Hume, a New York-based synthetic intelligence (AI) agency, unveiled a brand new device on Monday that can enable customers to customize AI voices. Dubbed Voice Management, the brand new function is aimed toward serving to builders combine these voices into their chatbots and different AI-based purposes. As an alternative of providing a wide range of voices, the corporate gives granular management over 10 completely different dimensions of voices. By deciding on the specified parameters in every of the size, customers can generate distinctive voices for his or her apps.

The corporate detailed the brand new AI device in a weblog publish. Hume acknowledged that it’s attempting to unravel the issue of enterprises discovering the suitable AI voice to match their model identification. With this function, customers can customise completely different elements of the notion of voice and permit builders to create a extra assertive, relaxed, or buoyant voice for AI-based purposes.

Hume’s Voice Management is at the moment out there in beta, however it may be accessed by anybody registered on the platform. Devices 360 workers members had been capable of entry the device and check the function. There are 10 completely different dimensions builders can alter together with gender, assertiveness, buoyancy, confidence, enthusiasm, nasality, relaxedness, smoothness, tepidity, and tightness.

As an alternative of including a prompt-based customisation, the corporate has added a slider that goes from -100 to +100 for every of the metrics. The corporate acknowledged that this method was taken to eradicate the vagueness related to the textual description of a voice and to supply granular management over the languages.

In our testing, we discovered altering any of the ten dimensions makes an audible distinction to the AI voice and the device was capable of disentangle the completely different dimensions appropriately. The AI agency claimed that this was achieved by creating a brand new “unsupervised method” which preserves most traits of every base voice when particular parameters are diversified. Notably, Hume didn’t element the supply of the procured knowledge.

Notably, after creating an AI voice, builders must deploy it to the appliance by configuring its Empathic Voice Interface (EVI) AI mannequin. Whereas the corporate didn’t specify, the EVI-2 mannequin was doubtless used for this experimental function.

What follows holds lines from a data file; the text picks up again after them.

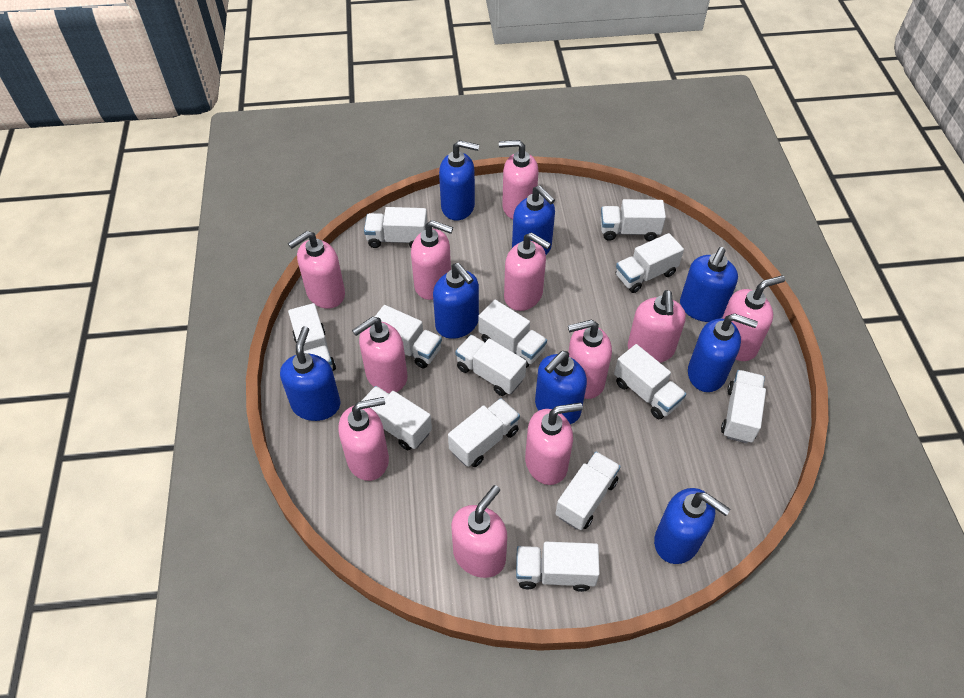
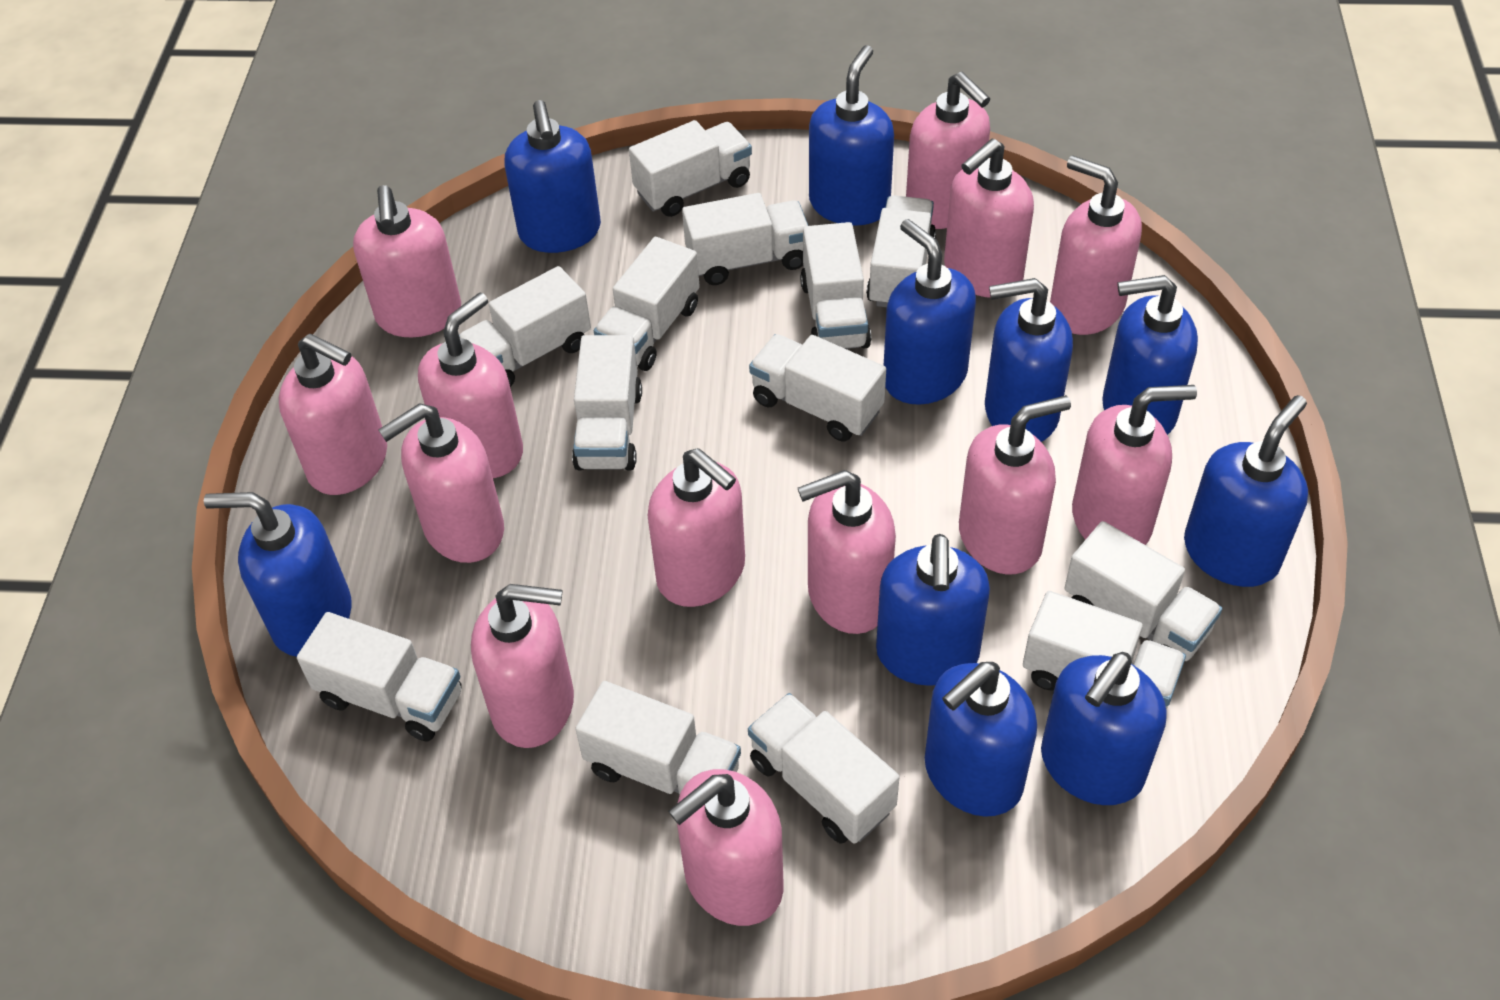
blue soap dispenser: [280,326,341,421] [433,263,479,339] [439,140,479,220] [512,186,555,255] [535,351,587,424] [654,488,730,564] [680,247,738,322] [688,313,758,392] = 8 -> [204,492,352,657] [504,100,601,253] [809,45,894,226] [876,534,990,686] [884,219,976,405] [925,662,1037,817] [985,278,1073,442] [1041,652,1167,805] [1102,275,1198,435] [1184,395,1308,587] = 10
pink soap dispenser: [288,231,345,309] [338,397,389,481] [352,317,408,393] [411,220,453,300] [451,485,507,578] [499,140,539,219] [504,232,551,311] [525,403,583,485] [568,320,612,399] [628,290,686,363] [722,275,785,361] = 11 -> [279,334,387,495] [353,185,461,337] [378,403,504,563] [418,292,523,478] [471,584,574,748] [648,448,745,607] [668,769,783,926] [798,470,896,634] [906,72,990,229] [944,139,1034,298] [959,395,1071,574] [1050,155,1142,335] [1072,385,1197,545] = 13

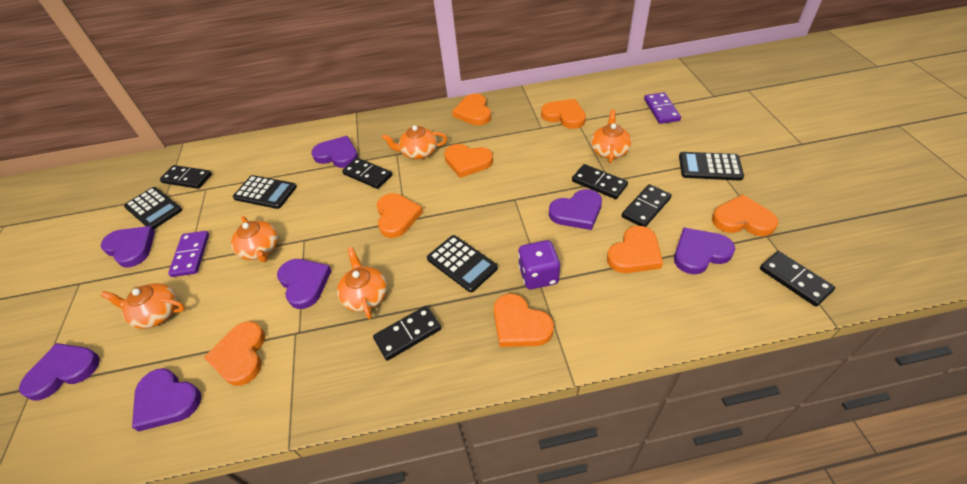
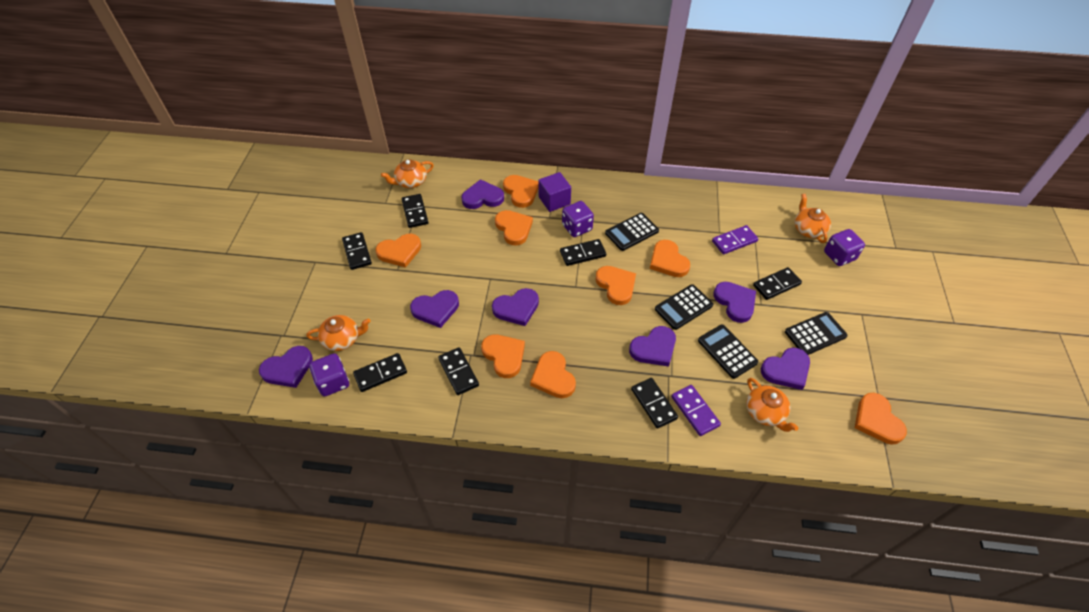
black domino: [160,165,212,189] [342,158,392,189] [373,306,441,361] [572,164,628,199] [622,184,672,227] [760,251,835,307] = 6 -> [342,232,372,270] [353,353,407,392] [402,194,428,228] [438,347,479,395] [560,239,606,266] [631,378,678,429] [753,267,802,300] = 7
orange teapot: [101,283,185,329] [231,216,278,262] [337,247,387,319] [382,125,447,159] [591,110,632,163] = 5 -> [306,315,371,351] [381,160,434,188] [746,378,799,432] [795,194,831,243] = 4
purple cube: none = 0 -> [538,172,571,212] = 1
purple dice: [518,240,560,289] = 1 -> [309,353,349,397] [562,201,594,237] [824,229,865,266] = 3

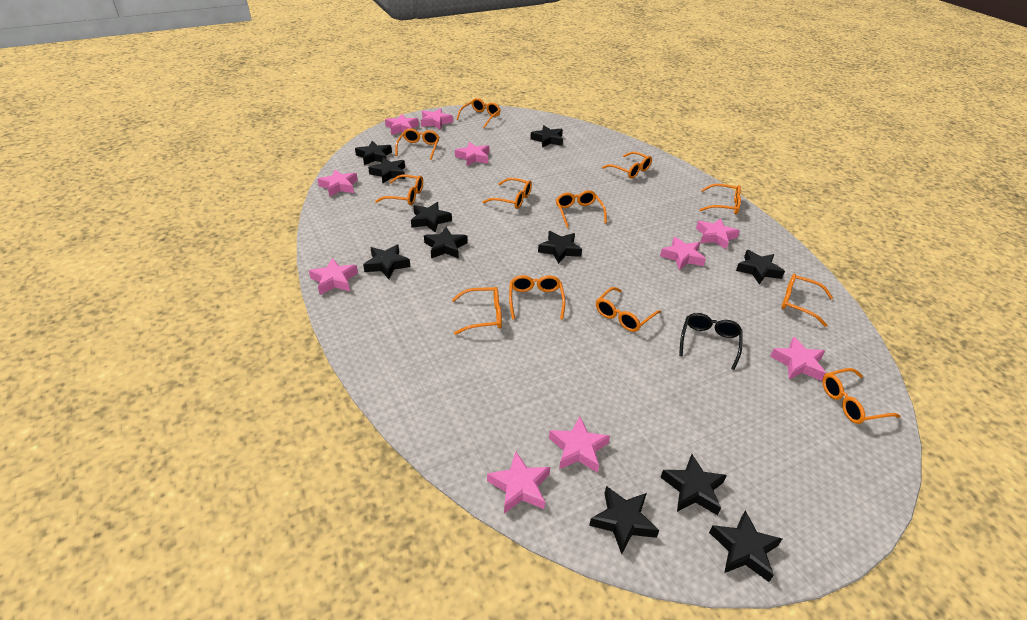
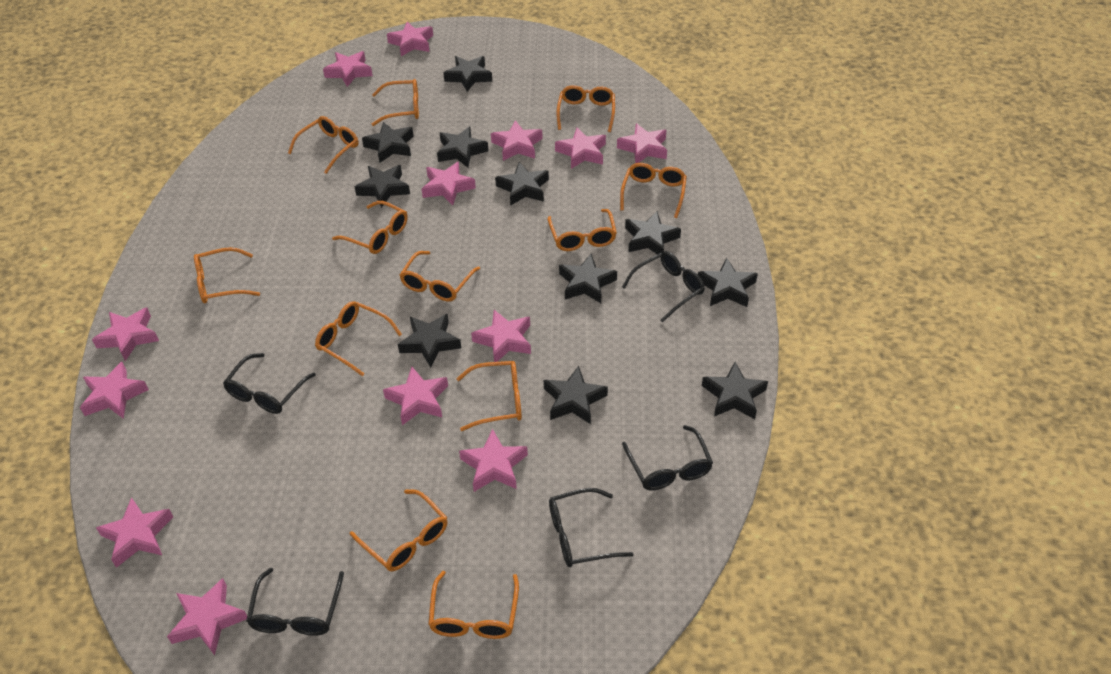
black glasses: [679,313,743,370] = 1 -> [223,353,316,414] [246,568,344,636] [549,488,634,567] [622,251,705,323] [622,425,713,491] = 5
pink star: [309,258,358,295] [317,169,358,197] [385,114,419,135] [421,108,453,130] [455,142,489,166] [487,451,550,513] [549,417,610,473] [660,237,706,270] [696,218,740,249] [770,337,826,381] = 10 -> [80,362,149,419] [92,308,159,361] [96,497,173,568] [167,578,247,655] [323,51,373,87] [383,367,448,425] [387,22,433,56] [422,162,476,205] [459,429,528,492] [471,310,531,362] [491,120,543,161] [555,128,606,169] [617,123,667,163] = 13

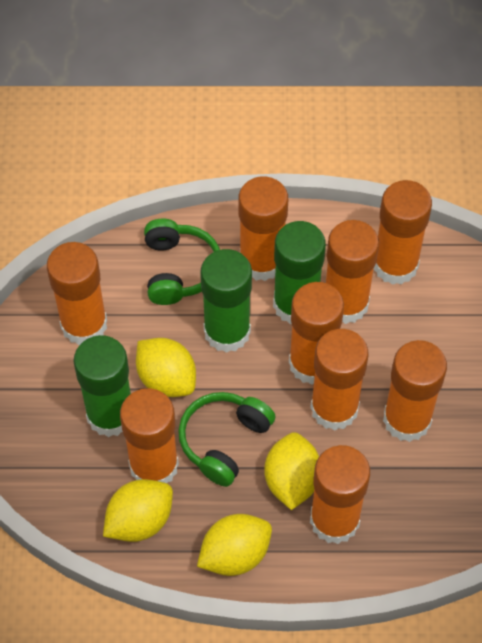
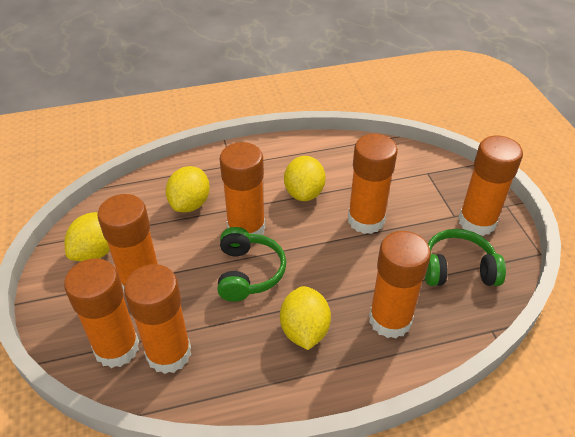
green glue stick: [74,335,131,437] [200,249,252,353] [273,221,326,324] = 3 -> none = 0
orange glue stick: [47,242,107,345] [120,388,179,483] [238,176,288,281] [289,282,344,385] [310,329,368,431] [310,445,370,544] [326,220,379,324] [373,180,432,285] [383,340,447,442] = 9 -> [64,259,139,368] [98,194,158,293] [124,264,191,374] [220,142,265,235] [348,134,398,234] [369,231,431,339] [458,136,523,236] = 7

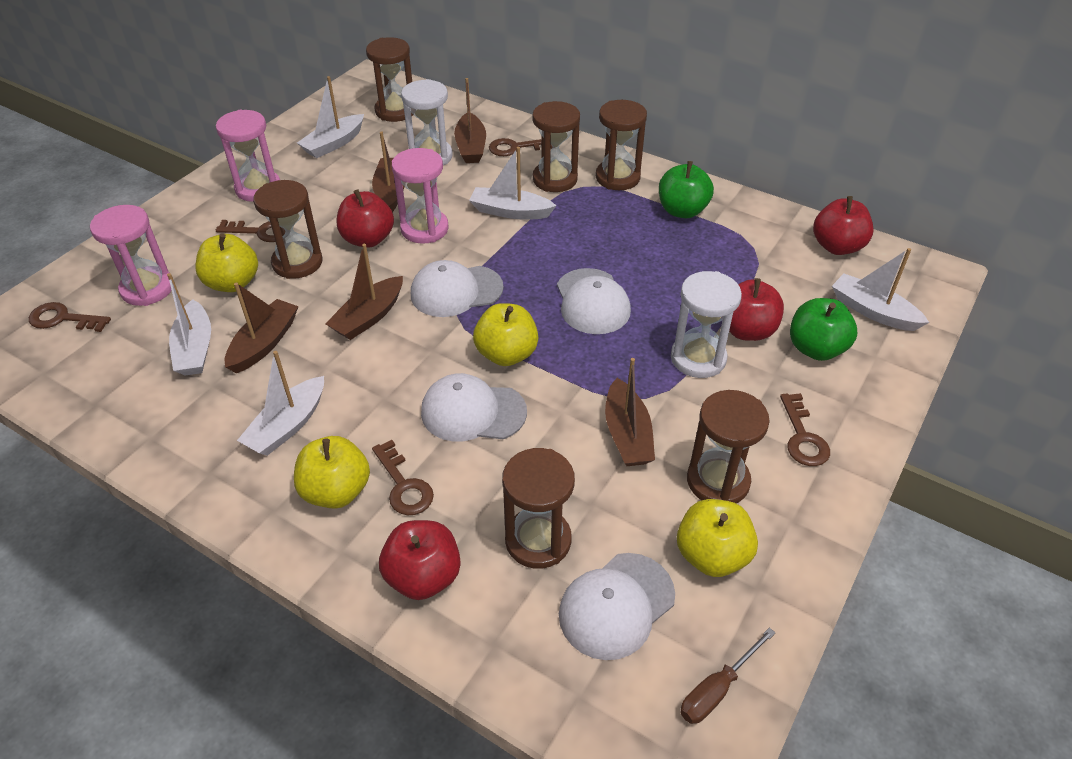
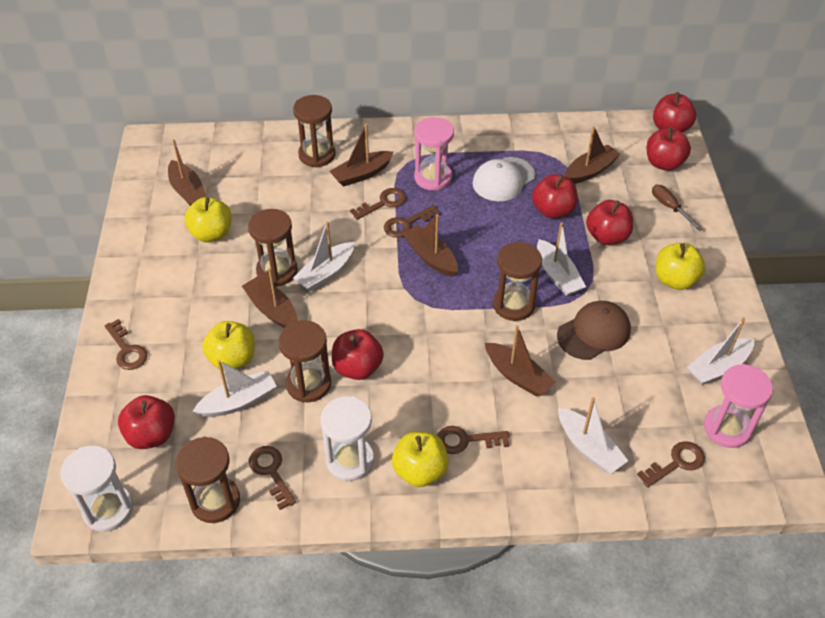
brown boat: [225,282,299,373] [325,244,403,340] [372,131,404,212] [454,78,486,163] [605,358,655,466] = 5 -> [168,139,207,206] [242,268,297,328] [330,124,394,187] [402,214,458,277] [485,325,556,397] [565,126,621,184] = 6
brown cap: none = 0 -> [557,301,631,360] = 1
brown hourglass: [253,180,322,279] [366,37,413,122] [502,448,575,569] [532,101,580,192] [596,100,647,190] [687,390,770,503] = 6 -> [176,437,240,523] [248,209,298,287] [278,320,331,403] [293,95,336,168] [493,241,542,321] = 5
brown key: [29,302,111,332] [216,220,285,242] [372,440,434,515] [489,138,553,156] [780,393,830,466] = 5 -> [104,319,148,370] [249,446,296,510] [350,188,406,220] [384,205,441,238] [437,426,509,454] [637,441,705,488] = 6
green apple: [659,161,714,218] [790,298,857,361] = 2 -> none = 0
pink hourglass: [90,205,171,306] [216,109,280,202] [392,148,449,244] = 3 -> [414,117,454,191] [704,364,773,448] = 2
red apple: [337,189,394,248] [379,520,461,600] [722,278,784,341] [813,196,873,255] = 4 -> [118,395,175,449] [332,329,384,380] [532,174,578,219] [586,200,633,245] [647,127,691,171] [653,92,696,132] = 6
white cap: [411,260,504,317] [421,373,527,442] [557,268,631,334] [559,553,675,660] = 4 -> [473,157,536,201] = 1

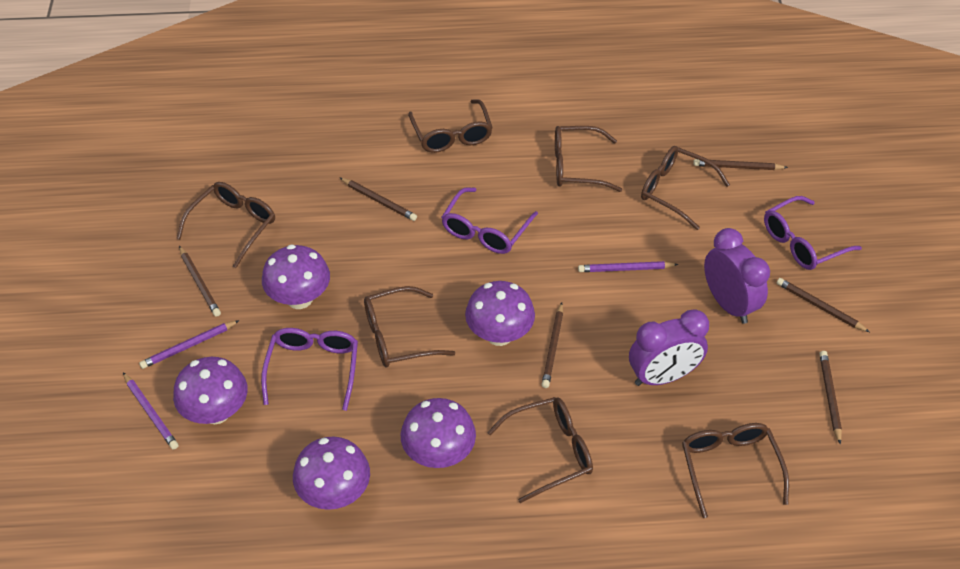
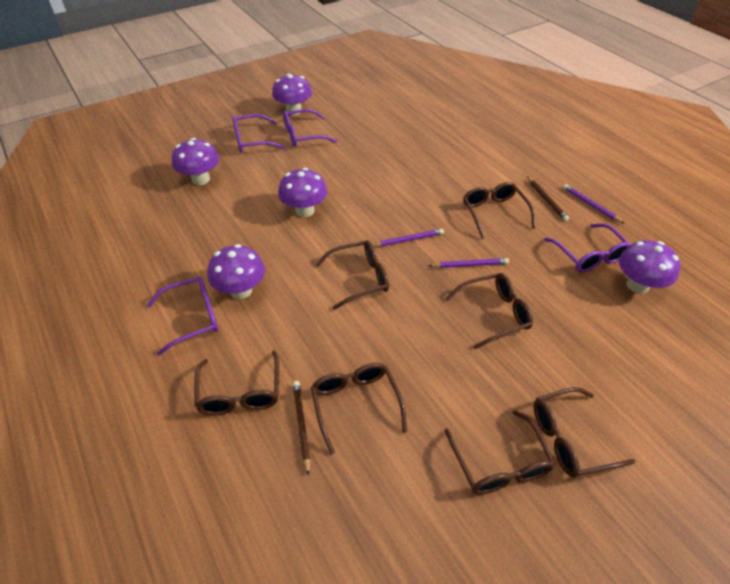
brown pencil: [179,246,221,317] [340,178,417,221] [541,302,563,388] [693,159,788,170] [777,278,870,332] [819,351,842,445] = 6 -> [293,381,310,476] [527,177,569,221] = 2
purple clock: [629,309,709,386] [704,228,770,324] = 2 -> none = 0
purple glasses: [261,328,358,411] [441,187,538,254] [764,196,862,270] = 3 -> [146,276,218,356] [232,114,285,153] [283,109,337,147] [544,224,631,272] = 4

Sooner or later, Hume plans to broaden the vary of base voices, introduce extra interpretable dimensions, improve the preservation of voice traits below excessive modifications, and develop superior instruments to analyse and visualise voice traits.

Leave a Reply

Your email address will not be published. Required fields are marked *

This site uses Akismet to reduce spam. Learn how your comment data is processed.